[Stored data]
================
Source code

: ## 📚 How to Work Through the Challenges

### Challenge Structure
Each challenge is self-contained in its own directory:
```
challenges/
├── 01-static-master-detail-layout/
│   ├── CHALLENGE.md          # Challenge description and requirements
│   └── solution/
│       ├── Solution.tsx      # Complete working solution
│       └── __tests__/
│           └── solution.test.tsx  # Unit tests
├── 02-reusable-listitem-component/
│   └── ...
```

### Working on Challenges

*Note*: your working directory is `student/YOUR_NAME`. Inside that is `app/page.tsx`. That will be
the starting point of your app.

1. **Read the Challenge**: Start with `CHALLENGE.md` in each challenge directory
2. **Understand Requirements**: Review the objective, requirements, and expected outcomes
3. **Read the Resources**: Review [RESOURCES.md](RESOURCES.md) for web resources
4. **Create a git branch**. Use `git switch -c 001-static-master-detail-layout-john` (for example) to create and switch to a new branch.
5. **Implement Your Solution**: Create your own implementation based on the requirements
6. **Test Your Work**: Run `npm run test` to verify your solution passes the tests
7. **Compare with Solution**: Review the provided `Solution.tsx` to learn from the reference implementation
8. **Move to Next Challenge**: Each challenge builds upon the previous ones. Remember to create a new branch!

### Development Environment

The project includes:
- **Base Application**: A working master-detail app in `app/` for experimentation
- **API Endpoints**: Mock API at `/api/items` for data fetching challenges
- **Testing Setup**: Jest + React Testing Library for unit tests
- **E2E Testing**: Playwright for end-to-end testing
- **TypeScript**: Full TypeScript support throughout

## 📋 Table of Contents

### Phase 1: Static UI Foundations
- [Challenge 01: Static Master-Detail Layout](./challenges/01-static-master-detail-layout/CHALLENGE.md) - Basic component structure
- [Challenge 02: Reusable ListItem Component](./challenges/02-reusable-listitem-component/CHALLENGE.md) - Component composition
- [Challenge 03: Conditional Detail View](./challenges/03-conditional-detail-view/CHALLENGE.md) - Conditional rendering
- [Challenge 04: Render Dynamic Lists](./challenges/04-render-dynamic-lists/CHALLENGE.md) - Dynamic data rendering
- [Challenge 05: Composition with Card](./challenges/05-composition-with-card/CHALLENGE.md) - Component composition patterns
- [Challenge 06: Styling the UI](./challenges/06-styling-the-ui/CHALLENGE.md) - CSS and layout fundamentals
================
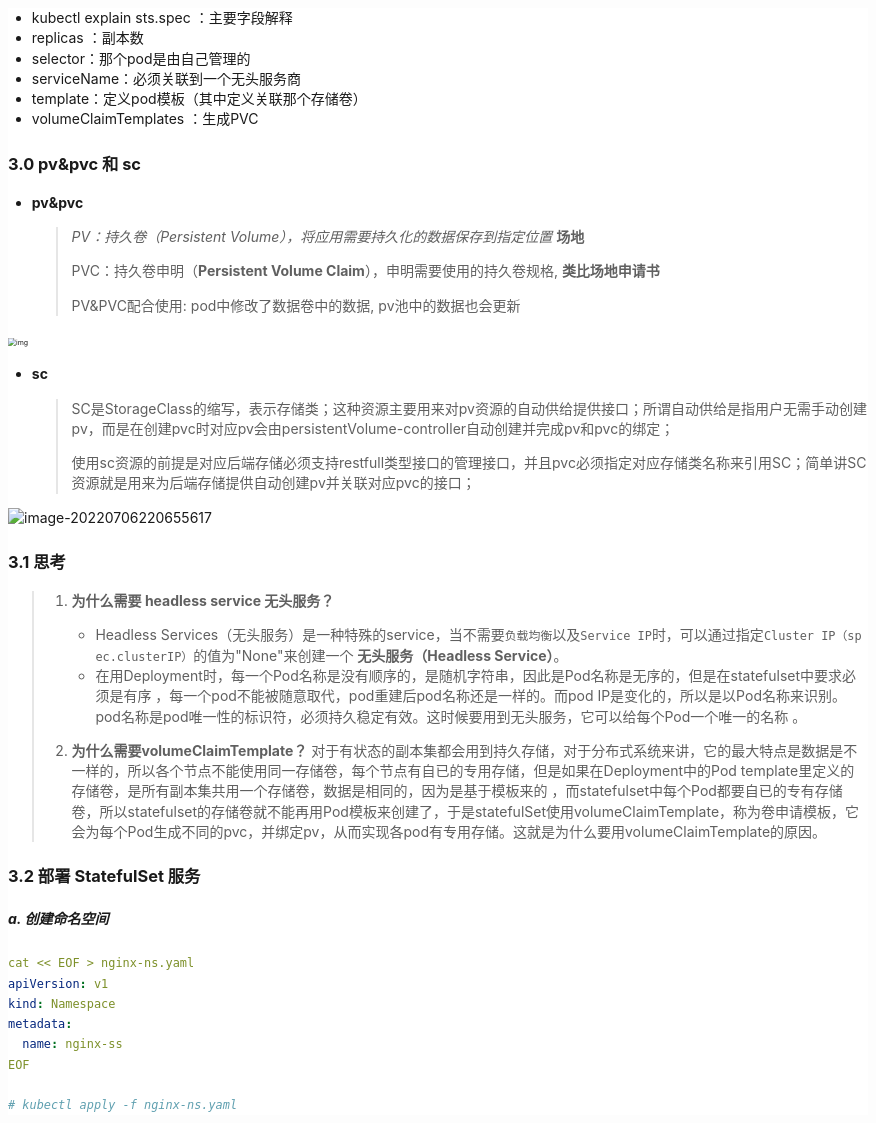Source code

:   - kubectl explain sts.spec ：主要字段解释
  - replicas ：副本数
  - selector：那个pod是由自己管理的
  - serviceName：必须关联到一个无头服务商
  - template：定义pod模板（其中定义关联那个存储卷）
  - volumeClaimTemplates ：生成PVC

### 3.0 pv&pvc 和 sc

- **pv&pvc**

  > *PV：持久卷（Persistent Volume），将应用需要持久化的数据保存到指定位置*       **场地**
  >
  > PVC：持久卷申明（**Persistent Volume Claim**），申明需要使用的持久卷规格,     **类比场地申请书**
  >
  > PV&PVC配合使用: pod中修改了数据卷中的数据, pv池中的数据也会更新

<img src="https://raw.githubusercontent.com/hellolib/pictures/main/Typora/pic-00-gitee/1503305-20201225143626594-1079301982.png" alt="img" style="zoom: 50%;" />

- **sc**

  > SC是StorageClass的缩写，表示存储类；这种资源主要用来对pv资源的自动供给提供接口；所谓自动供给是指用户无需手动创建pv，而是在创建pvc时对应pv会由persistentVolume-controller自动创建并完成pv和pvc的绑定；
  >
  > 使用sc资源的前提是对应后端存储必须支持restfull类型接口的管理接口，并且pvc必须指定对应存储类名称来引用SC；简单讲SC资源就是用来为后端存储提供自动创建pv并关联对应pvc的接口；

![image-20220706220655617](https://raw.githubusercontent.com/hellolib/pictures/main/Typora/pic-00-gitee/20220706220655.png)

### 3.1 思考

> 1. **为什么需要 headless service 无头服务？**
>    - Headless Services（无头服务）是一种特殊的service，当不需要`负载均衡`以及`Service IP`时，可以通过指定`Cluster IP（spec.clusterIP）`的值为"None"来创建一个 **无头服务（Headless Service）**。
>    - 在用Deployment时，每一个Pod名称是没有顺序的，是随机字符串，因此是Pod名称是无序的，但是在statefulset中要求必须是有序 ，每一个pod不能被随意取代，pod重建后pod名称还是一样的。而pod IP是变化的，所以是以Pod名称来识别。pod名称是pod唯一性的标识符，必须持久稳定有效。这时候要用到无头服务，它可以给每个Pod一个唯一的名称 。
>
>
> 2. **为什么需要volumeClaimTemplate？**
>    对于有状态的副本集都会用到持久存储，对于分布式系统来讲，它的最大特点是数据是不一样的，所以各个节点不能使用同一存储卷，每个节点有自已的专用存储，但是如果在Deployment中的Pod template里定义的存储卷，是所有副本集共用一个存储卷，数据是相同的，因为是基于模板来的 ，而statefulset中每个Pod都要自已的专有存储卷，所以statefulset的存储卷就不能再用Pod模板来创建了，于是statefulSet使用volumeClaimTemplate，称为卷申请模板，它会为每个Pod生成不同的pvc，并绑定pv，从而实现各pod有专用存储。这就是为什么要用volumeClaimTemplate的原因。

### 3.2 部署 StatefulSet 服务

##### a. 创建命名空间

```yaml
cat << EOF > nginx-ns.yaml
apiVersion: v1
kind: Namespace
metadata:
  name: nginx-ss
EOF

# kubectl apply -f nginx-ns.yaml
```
================
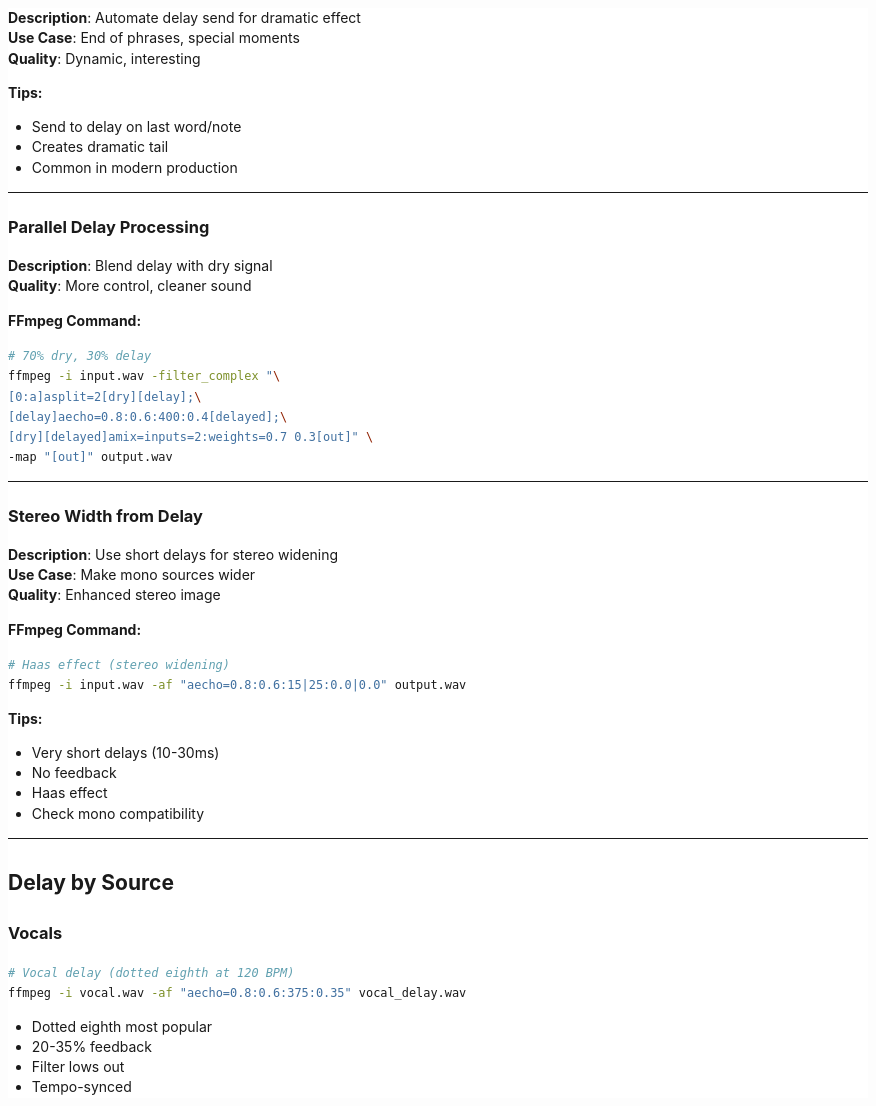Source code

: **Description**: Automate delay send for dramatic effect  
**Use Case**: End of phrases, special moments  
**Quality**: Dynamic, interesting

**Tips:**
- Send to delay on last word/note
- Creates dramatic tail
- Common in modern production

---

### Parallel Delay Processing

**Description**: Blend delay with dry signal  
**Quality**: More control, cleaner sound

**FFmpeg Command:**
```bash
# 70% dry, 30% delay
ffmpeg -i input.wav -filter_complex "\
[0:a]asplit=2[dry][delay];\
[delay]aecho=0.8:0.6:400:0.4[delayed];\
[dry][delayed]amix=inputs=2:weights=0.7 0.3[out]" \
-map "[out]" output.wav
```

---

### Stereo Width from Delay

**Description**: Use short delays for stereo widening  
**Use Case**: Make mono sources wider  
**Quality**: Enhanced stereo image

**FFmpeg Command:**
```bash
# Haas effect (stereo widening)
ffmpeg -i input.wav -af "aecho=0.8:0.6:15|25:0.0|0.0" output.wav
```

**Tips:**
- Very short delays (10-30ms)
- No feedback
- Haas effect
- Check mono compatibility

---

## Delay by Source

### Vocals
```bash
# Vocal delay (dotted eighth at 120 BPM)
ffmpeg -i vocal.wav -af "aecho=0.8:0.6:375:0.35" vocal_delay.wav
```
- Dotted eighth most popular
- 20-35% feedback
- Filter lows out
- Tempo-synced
================
→ **Exercise prompt**:
Show each line in the data where the string "Review" appears.

→ **Written solution**:
2. **Understand Requirements**: Review the objective, requirements, and expected outcomes
3. **Read the Resources**: Review [RESOURCES.md](RESOURCES.md) for web resources
7. **Compare with Solution**: Review the provided `Solution.tsx` to learn from the reference implementation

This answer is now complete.